*** Records for the exercise ***
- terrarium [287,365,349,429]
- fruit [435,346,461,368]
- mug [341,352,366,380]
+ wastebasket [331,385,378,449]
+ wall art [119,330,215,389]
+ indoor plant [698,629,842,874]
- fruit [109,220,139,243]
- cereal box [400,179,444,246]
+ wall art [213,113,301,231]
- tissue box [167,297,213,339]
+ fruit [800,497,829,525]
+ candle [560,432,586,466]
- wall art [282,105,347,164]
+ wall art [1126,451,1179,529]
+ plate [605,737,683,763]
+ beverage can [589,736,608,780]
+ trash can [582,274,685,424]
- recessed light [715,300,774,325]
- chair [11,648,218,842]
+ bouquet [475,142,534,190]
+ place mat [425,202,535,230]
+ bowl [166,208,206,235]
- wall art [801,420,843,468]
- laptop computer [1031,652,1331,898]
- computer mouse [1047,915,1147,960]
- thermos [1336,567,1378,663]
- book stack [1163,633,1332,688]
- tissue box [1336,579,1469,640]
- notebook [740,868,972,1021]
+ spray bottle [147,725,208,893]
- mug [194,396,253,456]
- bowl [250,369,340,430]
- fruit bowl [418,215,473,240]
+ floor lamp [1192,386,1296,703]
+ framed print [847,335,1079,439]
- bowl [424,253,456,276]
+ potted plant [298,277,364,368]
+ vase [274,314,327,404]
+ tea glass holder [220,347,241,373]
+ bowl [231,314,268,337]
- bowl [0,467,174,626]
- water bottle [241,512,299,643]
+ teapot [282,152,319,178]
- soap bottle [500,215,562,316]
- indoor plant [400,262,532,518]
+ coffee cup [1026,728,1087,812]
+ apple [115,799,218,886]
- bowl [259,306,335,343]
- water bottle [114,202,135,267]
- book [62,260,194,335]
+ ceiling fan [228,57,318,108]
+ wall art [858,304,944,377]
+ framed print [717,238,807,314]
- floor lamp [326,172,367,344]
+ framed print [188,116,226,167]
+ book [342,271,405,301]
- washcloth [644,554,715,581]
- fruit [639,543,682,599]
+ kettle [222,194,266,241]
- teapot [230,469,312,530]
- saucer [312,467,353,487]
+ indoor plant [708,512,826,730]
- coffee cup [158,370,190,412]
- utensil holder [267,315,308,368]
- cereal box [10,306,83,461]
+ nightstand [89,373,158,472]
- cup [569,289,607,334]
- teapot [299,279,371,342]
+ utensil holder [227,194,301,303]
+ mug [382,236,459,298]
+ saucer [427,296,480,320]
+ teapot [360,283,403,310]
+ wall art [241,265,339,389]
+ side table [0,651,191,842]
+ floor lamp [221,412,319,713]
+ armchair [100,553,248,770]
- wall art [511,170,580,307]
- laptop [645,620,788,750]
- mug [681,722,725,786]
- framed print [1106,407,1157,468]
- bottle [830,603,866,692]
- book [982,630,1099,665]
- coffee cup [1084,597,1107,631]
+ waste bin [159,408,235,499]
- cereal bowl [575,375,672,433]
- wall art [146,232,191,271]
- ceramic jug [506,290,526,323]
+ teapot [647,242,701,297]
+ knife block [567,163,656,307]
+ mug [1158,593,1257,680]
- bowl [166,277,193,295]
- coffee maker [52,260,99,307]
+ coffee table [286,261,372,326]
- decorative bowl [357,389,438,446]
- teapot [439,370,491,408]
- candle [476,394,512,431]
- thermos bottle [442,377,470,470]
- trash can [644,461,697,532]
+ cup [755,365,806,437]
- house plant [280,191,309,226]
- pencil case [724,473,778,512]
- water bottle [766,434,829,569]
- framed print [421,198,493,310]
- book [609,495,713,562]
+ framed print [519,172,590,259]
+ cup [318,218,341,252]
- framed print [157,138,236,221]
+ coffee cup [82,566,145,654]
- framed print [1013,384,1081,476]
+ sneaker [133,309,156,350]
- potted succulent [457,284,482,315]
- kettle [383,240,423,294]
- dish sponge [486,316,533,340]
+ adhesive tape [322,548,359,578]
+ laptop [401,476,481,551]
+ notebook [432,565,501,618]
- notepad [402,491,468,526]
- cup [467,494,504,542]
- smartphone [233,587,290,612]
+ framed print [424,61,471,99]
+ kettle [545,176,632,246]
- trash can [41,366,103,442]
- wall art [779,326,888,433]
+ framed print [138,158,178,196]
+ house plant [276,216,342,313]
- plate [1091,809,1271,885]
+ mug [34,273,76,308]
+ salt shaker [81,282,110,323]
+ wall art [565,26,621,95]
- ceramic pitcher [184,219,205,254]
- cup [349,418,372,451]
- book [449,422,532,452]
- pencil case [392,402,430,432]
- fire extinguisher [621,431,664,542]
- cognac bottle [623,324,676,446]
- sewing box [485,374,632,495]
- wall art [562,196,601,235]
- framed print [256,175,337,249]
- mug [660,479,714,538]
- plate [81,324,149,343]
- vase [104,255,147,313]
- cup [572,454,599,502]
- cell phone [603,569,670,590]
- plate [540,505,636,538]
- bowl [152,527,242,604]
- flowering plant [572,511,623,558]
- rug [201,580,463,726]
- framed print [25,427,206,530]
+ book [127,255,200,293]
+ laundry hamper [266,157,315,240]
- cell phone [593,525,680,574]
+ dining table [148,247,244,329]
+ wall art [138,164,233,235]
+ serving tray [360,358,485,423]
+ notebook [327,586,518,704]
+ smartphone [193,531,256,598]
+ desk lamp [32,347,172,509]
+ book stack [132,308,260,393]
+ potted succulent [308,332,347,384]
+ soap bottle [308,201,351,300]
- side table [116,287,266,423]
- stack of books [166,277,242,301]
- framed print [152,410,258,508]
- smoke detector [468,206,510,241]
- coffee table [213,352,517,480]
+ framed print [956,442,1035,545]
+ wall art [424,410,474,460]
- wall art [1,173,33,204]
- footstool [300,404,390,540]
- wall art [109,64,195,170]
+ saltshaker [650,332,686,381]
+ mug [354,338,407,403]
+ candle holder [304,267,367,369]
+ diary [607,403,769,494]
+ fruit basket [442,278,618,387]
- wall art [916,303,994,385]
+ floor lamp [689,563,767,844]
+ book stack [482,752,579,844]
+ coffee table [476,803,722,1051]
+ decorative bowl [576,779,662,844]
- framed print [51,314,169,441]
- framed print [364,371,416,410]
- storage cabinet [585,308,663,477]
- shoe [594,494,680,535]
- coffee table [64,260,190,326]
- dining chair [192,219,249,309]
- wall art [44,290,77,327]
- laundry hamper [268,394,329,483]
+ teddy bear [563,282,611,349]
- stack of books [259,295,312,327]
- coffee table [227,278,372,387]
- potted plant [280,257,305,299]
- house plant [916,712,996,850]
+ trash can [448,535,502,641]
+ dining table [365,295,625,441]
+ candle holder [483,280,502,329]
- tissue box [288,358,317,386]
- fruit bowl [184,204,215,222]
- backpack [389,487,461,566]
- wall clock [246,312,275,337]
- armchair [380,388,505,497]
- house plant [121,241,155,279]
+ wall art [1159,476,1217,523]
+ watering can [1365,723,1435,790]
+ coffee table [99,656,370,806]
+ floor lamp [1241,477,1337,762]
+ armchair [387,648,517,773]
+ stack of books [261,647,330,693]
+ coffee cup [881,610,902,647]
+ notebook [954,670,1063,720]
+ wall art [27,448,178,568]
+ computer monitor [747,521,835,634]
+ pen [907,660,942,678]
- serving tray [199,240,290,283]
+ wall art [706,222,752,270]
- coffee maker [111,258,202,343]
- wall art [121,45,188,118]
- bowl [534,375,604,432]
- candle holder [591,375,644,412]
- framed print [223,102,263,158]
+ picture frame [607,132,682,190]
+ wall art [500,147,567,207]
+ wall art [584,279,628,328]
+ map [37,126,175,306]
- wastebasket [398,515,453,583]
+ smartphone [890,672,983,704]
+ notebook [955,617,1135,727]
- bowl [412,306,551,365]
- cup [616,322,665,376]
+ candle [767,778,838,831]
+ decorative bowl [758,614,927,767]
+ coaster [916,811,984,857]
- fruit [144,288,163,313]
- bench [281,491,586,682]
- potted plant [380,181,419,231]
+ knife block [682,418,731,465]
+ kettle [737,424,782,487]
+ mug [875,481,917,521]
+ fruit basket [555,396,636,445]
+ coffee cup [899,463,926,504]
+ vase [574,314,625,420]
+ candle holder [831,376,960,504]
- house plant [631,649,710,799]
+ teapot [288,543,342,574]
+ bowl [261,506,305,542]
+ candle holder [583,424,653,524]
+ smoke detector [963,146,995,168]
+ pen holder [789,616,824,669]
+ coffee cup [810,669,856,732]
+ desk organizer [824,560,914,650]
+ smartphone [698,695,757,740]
*** End of Records for the exercise ***
Exercise requirements -> Looking through the records, copy out every line in which the word "notebook" is found.

Solved exercise ->
- notebook [740,868,972,1021]
+ notebook [432,565,501,618]
+ notebook [327,586,518,704]
+ notebook [954,670,1063,720]
+ notebook [955,617,1135,727]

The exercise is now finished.